By Fran Lowry
CHICAGO (Reuters Health) - Endurance athletes who run extraordinarily long distances over a sustained period of time lose muscle as well as fat, and they severely impair their immune function.
That's according to data presented at the 2010 annual meeting of the Radiological Society of North America.
"If you do this type of sport, you have to know that it is very stressful for the immune system, that you will lose not only fat but muscle, and that no matter how much you eat, it will not be enough to sustain your body," Dr. Uwe Schutz, from University Hospital of Ulm, Germany, told Reuters Health.
Schutz and his team studied 44 runners as they competed in the TransEuropeFootRace, which took place from April 19 to June 21, 2009. The race started in southern Italy and ended in North Cape, Norway. Runners traversed a distance of 2,800 miles in 64 days.
Using a mobile MRI unit, the researchers studied how the runners' bodies responded to the high stress conditions of ultra-long distance running.
They found that the runners lost an average of 5.4 percent of their body volume during the course of the race, most of which was in the first 2,000 kilometers.

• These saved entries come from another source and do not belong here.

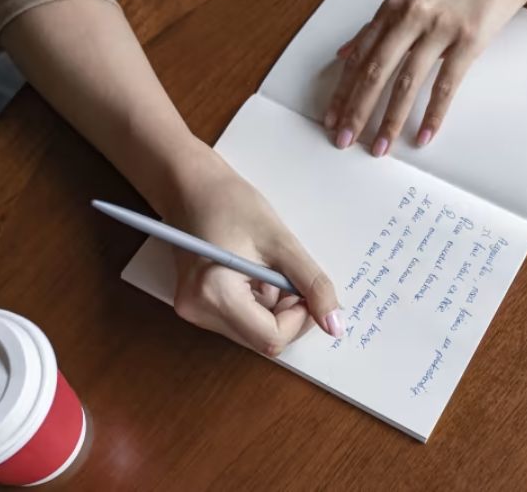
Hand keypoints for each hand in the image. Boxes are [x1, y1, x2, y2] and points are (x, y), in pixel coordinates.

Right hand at [166, 145, 343, 356]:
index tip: (305, 290)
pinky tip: (255, 273)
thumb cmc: (232, 204)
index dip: (299, 319)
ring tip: (268, 269)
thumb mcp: (282, 242)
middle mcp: (198, 312)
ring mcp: (193, 310)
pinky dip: (258, 304)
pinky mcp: (195, 305)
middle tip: (291, 277)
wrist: (192, 186)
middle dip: (287, 314)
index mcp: (214, 294)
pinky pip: (239, 320)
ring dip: (274, 309)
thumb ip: (312, 284)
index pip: (271, 338)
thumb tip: (334, 325)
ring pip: (253, 332)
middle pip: (261, 339)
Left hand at [323, 0, 526, 155]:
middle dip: (356, 111)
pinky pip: (445, 85)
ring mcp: (439, 29)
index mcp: (392, 9)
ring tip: (381, 148)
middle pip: (375, 72)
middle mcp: (410, 17)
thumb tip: (344, 53)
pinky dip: (433, 114)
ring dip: (390, 120)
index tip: (330, 119)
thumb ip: (377, 28)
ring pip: (407, 82)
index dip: (342, 91)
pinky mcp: (468, 41)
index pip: (358, 57)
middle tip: (343, 140)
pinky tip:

They lost 40 percent of their body fat in the first half of the race, and 50 percent over the duration of the race.
Surprisingly, despite the intense daily running, the runners also lost an average of seven percent of the muscle volume in their legs.
Two runners developed bone fractures, one in the pelvis, and the other in the tibia. "This shows that this amount of physical activity is too high for the body," Schutz commented.
The stress also impaired the immune system. Three runners were forced to leave the race due to rapidly growing infections. "They got a slight infection in a toe nail, and by the next day, the infection had progressed through the entire leg. This is another thing to show that it is not intelligent to do this sport," Schutz said.
The runners also lost brain volume, but this was regained a few weeks after the race, he said.
Many of the runners developed overuse injuries such as muscle strain but they continued to run despite the pain. Interestingly, the pain went away with no muscle damage.
"This is the finding that would apply most to the recreational runner or someone who runs marathons," Schutz said. "They literally ran their pain away. We usually tell runners to stop if they develop such pain, but it appears from this study that they don't have to. The problem is distinguishing the pain due to muscle inflammation from the pain due to a stress fracture, because if you continue to run on a stress fracture you may worsen it and end up with a bigger problem."